» TEXT SHOWN:
In practice, Indonesia proactively discloses a wide range of integrity-related datasets, including on the national budget, interest declarations by public officials and legislative proposals discussed in Parliament. However, a consolidated repository of primary laws, government sessions and ministerial agendas are not made available to the public online.
Judicial integrity
Copy link to Judicial integrityFigure 7. Judicial integrity
Copy link to Figure 7. Judicial integrity
Note: 2025 data or latest year available.
Source: OECD Public Integrity Indicators Database (data extracted on 7 March 2026).
Indonesia fulfils 41% of criteria on judicial integrity regulations, and 64% on practice, compared to the OECD average of 66% and 45%, respectively.
The State Constitution of the Republic of Indonesia guarantees the independence of the judiciary. The legal framework does not establish guaranteed tenure for judges until mandatory retirement, the expiry of their term of office, or lawful dismissal. Objective grounds for the dismissal of judges are set out in law.
Law No. 49 of 2009 (which amends Law No. 2 of 1986) primarily regulates procedures for the selection, appointment, and promotion of judges. It defines general court judges as district and high court judges, sets qualification and selection requirements for each level. Written tests or panel interviews are not required for either the selection or promotion process. Judges are appointed by the President upon the recommendation of the Chief Justice of the Supreme Court. The Judicial Commission is responsible for proposing judges for appointment to and promotion within the Supreme Court. Judicial appointment recommendations require the approval of the People’s Representative Council. Decisions on the selection and appointment of judges may be challenged through administrative dispute mechanisms.

» DATA:

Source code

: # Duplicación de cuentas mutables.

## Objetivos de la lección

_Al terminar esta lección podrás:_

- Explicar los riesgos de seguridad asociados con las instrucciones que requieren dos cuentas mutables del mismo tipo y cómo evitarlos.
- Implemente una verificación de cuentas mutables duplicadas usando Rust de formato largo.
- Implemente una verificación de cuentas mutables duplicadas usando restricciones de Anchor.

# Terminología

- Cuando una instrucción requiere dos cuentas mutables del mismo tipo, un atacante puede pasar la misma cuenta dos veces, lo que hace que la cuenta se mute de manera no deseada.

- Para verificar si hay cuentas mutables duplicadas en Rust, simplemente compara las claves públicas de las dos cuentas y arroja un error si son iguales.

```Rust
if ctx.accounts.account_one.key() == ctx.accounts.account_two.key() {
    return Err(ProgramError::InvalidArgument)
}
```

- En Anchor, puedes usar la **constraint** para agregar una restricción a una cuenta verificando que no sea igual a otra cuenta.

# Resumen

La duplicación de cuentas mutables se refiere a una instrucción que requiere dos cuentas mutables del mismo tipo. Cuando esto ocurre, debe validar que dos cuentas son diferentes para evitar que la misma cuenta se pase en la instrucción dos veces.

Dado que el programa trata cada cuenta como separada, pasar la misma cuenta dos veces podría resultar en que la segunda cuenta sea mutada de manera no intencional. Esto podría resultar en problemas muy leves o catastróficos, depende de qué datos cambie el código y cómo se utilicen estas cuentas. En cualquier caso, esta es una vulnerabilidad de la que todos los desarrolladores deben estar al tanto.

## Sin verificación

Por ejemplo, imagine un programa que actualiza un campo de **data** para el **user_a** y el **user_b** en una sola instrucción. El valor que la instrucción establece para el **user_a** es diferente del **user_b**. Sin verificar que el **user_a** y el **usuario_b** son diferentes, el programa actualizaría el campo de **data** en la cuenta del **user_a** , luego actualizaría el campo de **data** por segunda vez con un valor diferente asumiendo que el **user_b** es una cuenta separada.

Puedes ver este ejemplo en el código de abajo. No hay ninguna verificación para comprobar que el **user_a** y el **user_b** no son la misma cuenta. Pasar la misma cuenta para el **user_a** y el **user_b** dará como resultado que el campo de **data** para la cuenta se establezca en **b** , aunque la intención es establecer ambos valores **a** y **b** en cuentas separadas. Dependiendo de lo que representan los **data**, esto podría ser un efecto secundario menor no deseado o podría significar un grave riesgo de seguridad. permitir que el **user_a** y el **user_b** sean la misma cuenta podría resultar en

» WHAT TO DO:
1. Rewrite the paragraph beginning "Law No. 49 of 2009" from the text on Indonesia's integrity indicators above as a bulleted list that keeps its main facts.
2. Carry the text on Indonesia's integrity indicators further, beginning right after its final sentence.

» RESPONSES BY TASK:
1.
- Law No. 49 of 2009, which amends Law No. 2 of 1986, mainly governs how judges are selected, appointed and promoted.
- It defines general court judges as district and high court judges and sets qualification and selection requirements for each level.
- Neither selection nor promotion requires written tests or panel interviews.
- The President appoints judges on the recommendation of the Chief Justice of the Supreme Court.
- The Judicial Commission proposes judges for appointment to and promotion within the Supreme Court.
- Judicial appointment recommendations need the approval of the People's Representative Council.
- Decisions on selecting and appointing judges can be challenged through administrative dispute mechanisms.

2.
Standards of conduct for judges are established in the Code of Ethics and the Guidelines for Judges’ Conduct. Conflict-of-interest situations are regulated by decree and judges are subject to interest and asset declaration requirements, including annual submission and upon taking and leaving office.
Judicial whistleblowing channels within the judiciary are established. Regulations guarantee confidentiality of the complaint, yet no legal provisions state that those responsible for handling whistleblower reports receive specialised training, and protection against retaliation for reporting judicial misconduct is not established in law.
Prosecutorial integrity
Copy link to Prosecutorial integrityFigure 8. Prosecutorial integrity
Copy link to Figure 8. Prosecutorial integrity
Note: 2025 data or latest year available.
Source: OECD Public Integrity Indicators Database (data extracted on 7 March 2026).
Indonesia fulfils 34% of criteria on prosecutorial integrity regulations, and 21% on practice, compared to the OECD average of 66% and 52%, respectively.
The Attorney General’s Office and the prosecutorial career are governed by Law No. 16 of 2004, as amended by Law No. 11 of 2021. The regulatory framework provides that recruitment, career development, promotions, transfers, discipline, and supervision of prosecutors must be conducted in an open, professional, and accountable manner based on qualifications, competencies, and performance. Both the Constitution and Law No. 16 of 2004 grant the President authority to appoint the Attorney General, without a formal requirement for approval by the People’s Representative Council or the Judicial Commission. Objective grounds are established for dismissal of prosecutors. Under the existing legal framework, prosecutorial decisions can neither be appealed by affected parties nor reviewed by a senior prosecutor.
The Criminal Procedure Code and Regulation of the Attorney General No. 2 of 2020 define the circumstances and relationships that may give rise to conflicts of interest for prosecutors and establish both management and recusal obligations. Prosecutors are required to submit asset declarations in accordance with KPK Regulation No. 7 of 2016 and Law No. 28 of 1999.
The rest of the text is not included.